## [DOCUMENT SECTION]
════════════════
Scripture notes – The Transfiguration of the Lord, A – 6th August 2023

The feast of the ‘Transfiguration’ is celebrated on 6th August and so does not frequently fall on a Sunday. As a consequence, our archive of Joan’s scripture notes does not contain a set of notes for the readings chosen for this feast. However, the Transfiguration also provides the gospel reading for the second Sunday of Lent and so we have reproduced Joan’s recent notes for the gospel reading from St Matthew for that Sunday.

The readings are available online here.

Matthew 17:1-9
Traditionally this is called the ‘Transfiguration’ from the Latin. The Greek word in the text is ‘metamorphothes’ – meaning ‘changed in form’. In the sequence of the Gospels, Peter has six days before told of Jesus acknowledged by Peter as ‘the Messiah, the Son of the living God’ (16:13ff). Jesus then shocks his disciples by saying that it will be necessary for him to suffer and to be killed. Further, that they too must be prepared for suffering and to ‘take up their cross’. He does assure them that death is not the end and they also through their following of him, will come to the same glory (16:24-28). They are still troubled, and Peter tries to avoid what seems so against human ideas of rescue. The disciples seem not to have taken in the words that this ends in victory. Commentators on these verses today see the moment as giving them a glimpse of his true glory to reassure them about the future. Hearing it early in Lent can remind us of any difficulties we have during our penance period are aimed toward that glorious end of all suffering.
════════════════
## [PROVIDED MATERIAL]
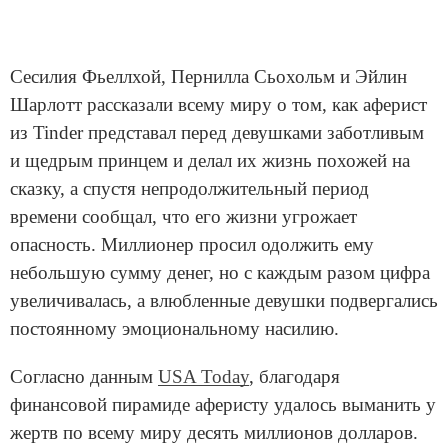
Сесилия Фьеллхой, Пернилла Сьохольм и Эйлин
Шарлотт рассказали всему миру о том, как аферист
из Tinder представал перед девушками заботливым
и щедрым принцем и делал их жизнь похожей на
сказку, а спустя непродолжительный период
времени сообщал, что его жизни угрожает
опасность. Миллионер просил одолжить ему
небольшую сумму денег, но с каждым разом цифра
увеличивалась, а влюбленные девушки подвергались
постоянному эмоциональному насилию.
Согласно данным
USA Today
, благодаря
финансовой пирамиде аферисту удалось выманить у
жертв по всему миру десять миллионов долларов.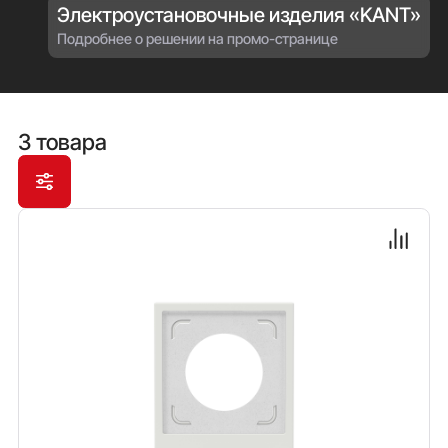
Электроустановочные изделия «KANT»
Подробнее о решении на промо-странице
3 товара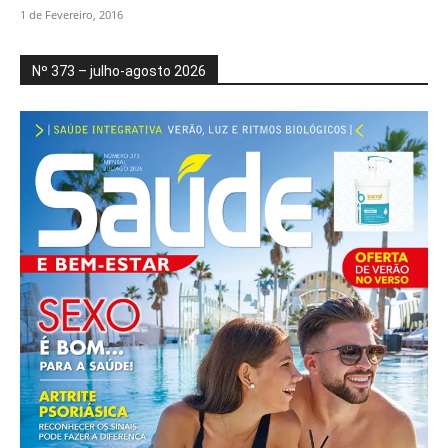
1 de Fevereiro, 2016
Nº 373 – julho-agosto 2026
════════════════
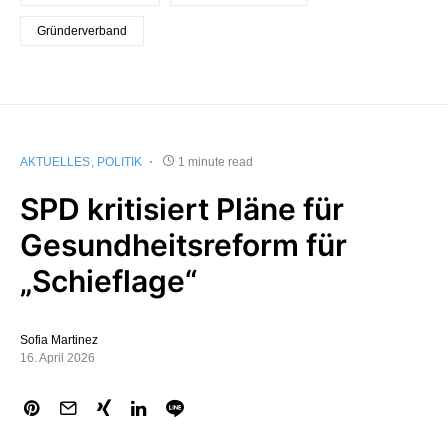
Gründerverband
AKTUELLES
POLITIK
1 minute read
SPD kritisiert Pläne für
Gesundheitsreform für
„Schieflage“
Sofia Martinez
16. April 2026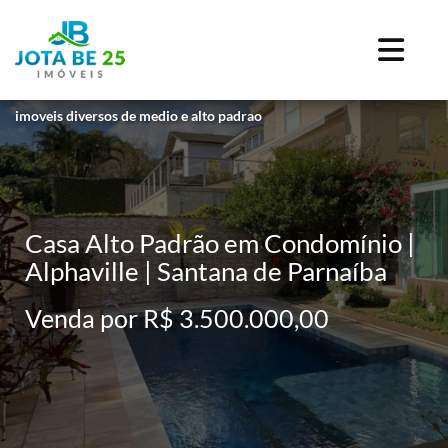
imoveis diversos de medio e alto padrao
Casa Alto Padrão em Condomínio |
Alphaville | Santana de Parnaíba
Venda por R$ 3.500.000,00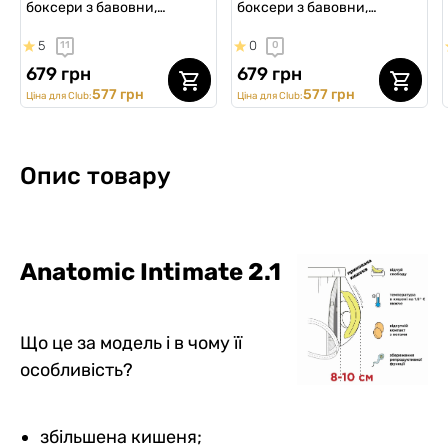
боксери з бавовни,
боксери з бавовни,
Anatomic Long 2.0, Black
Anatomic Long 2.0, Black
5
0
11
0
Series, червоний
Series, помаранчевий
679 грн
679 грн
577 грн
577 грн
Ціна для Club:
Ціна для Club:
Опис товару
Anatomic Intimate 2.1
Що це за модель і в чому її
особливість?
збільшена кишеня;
════════════════
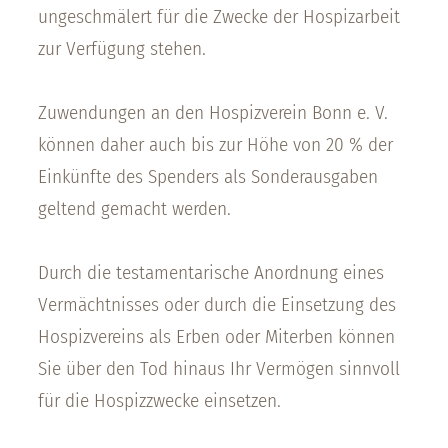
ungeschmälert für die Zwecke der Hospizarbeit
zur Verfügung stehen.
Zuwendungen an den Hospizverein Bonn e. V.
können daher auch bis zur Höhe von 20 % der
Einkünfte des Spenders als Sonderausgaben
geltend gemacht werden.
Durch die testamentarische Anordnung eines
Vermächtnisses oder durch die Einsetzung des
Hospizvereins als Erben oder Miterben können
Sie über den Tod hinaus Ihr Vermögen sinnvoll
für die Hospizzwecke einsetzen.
════════════════
## [EXERCISE DETAILS]
Update the scripture notes passage starting at "The feast of" and ending at "available online here.", swapping in "festival" wherever "feast" appears. The items aren't needed for anything here.

## [RESPONSE BOX]
The festival of the ‘Transfiguration’ is celebrated on 6th August and so does not frequently fall on a Sunday. As a consequence, our archive of Joan’s scripture notes does not contain a set of notes for the readings chosen for this festival. However, the Transfiguration also provides the gospel reading for the second Sunday of Lent and so we have reproduced Joan’s recent notes for the gospel reading from St Matthew for that Sunday.

The readings are available online here.